(Document excerpt begins)
How severe does this issue affect your experience of using Ray?
- Low: It annoys or frustrates me for a moment.
Hey,
I’m considering using RLlib for Multi-Agent driving simulation (with independent or centralized critic PPO). However, I would like to preprocess the individual observations of each agent using a Graph Neural Network, which outputs per-agent observations that include relative information about other agents.
Now, I’m facing the question of where/how to implement this preprocessing network. If it’s implemented as part of a custom model/network (e.g. by overwriting the forward pass as in this example: Models, Preprocessors, and Action Distributions — Ray 2.21.0), then the preprocessing step would happen for each agent’s policy, i.e. multiple times per step. This would be inefficient because the graph nn only needs one forward pass per step to preprocess the observations of all agents.
The other way would be to use a custom preprocessor, which is deprecated according to the docs and probably doesn’t support neural nets. I saw that AgentConnectors (Connectors (Beta) — Ray 2.21.0) could help with my problem but couldn’t find any examples using neural nets for the observation transformation. Also, the question would be, if the preprocessing network could be updated/backpropagated during training with a solution like this.
Is there any other way I could do this with RLlib?
Thanks for any ideas in advance!
(Document excerpt ends)
(Supplied records begins)
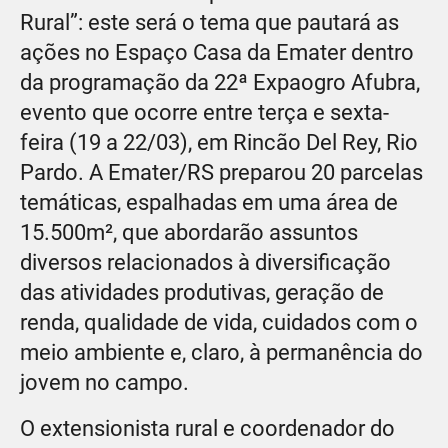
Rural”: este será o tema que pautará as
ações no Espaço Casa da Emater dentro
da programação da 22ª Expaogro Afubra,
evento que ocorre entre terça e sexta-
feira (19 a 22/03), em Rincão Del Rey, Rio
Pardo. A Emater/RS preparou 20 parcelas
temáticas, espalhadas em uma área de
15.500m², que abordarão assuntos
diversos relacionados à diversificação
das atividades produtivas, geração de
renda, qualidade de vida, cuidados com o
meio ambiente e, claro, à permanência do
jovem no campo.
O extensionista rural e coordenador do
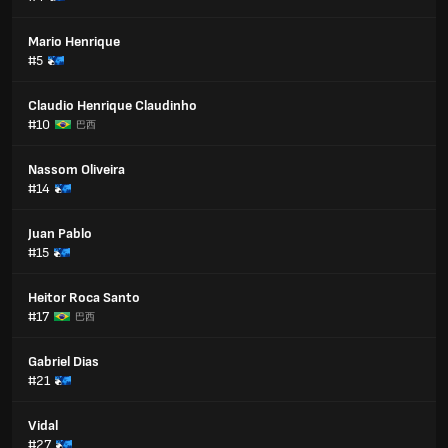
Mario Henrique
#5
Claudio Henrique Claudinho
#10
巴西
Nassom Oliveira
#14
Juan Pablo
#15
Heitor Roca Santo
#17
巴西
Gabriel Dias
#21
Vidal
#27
(Supplied records ends)
(Supplied records begins)
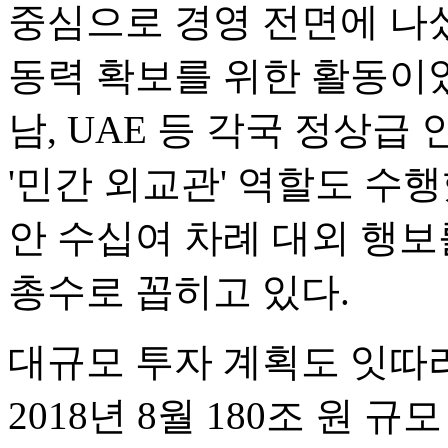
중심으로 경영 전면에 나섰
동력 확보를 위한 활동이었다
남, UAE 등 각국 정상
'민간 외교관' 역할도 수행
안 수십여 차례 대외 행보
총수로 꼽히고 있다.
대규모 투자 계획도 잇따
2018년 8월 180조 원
(Supplied records ends)
» Using the information
(a) Write out the passage of the forum post from "- Low: It annoys" up to and including "of all agents.", word for word.
(b) From the entries, extract verbatim only the lines from the line with "que pautará as" up to and including the line with "O extensionista rural e coordenador do".
The forum post and the entries were taken from unrelated sources.

» Solutions for each task
(a)
- Low: It annoys or frustrates me for a moment.
Hey,
I’m considering using RLlib for Multi-Agent driving simulation (with independent or centralized critic PPO). However, I would like to preprocess the individual observations of each agent using a Graph Neural Network, which outputs per-agent observations that include relative information about other agents.
Now, I’m facing the question of where/how to implement this preprocessing network. If it’s implemented as part of a custom model/network (e.g. by overwriting the forward pass as in this example: Models, Preprocessors, and Action Distributions — Ray 2.21.0), then the preprocessing step would happen for each agent’s policy, i.e. multiple times per step. This would be inefficient because the graph nn only needs one forward pass per step to preprocess the observations of all agents.

(b)
Rural”: este será o tema que pautará as
ações no Espaço Casa da Emater dentro
da programação da 22ª Expaogro Afubra,
evento que ocorre entre terça e sexta-
feira (19 a 22/03), em Rincão Del Rey, Rio
Pardo. A Emater/RS preparou 20 parcelas
temáticas, espalhadas em uma área de
15.500m², que abordarão assuntos
diversos relacionados à diversificação
das atividades produtivas, geração de
renda, qualidade de vida, cuidados com o
meio ambiente e, claro, à permanência do
jovem no campo.
O extensionista rural e coordenador do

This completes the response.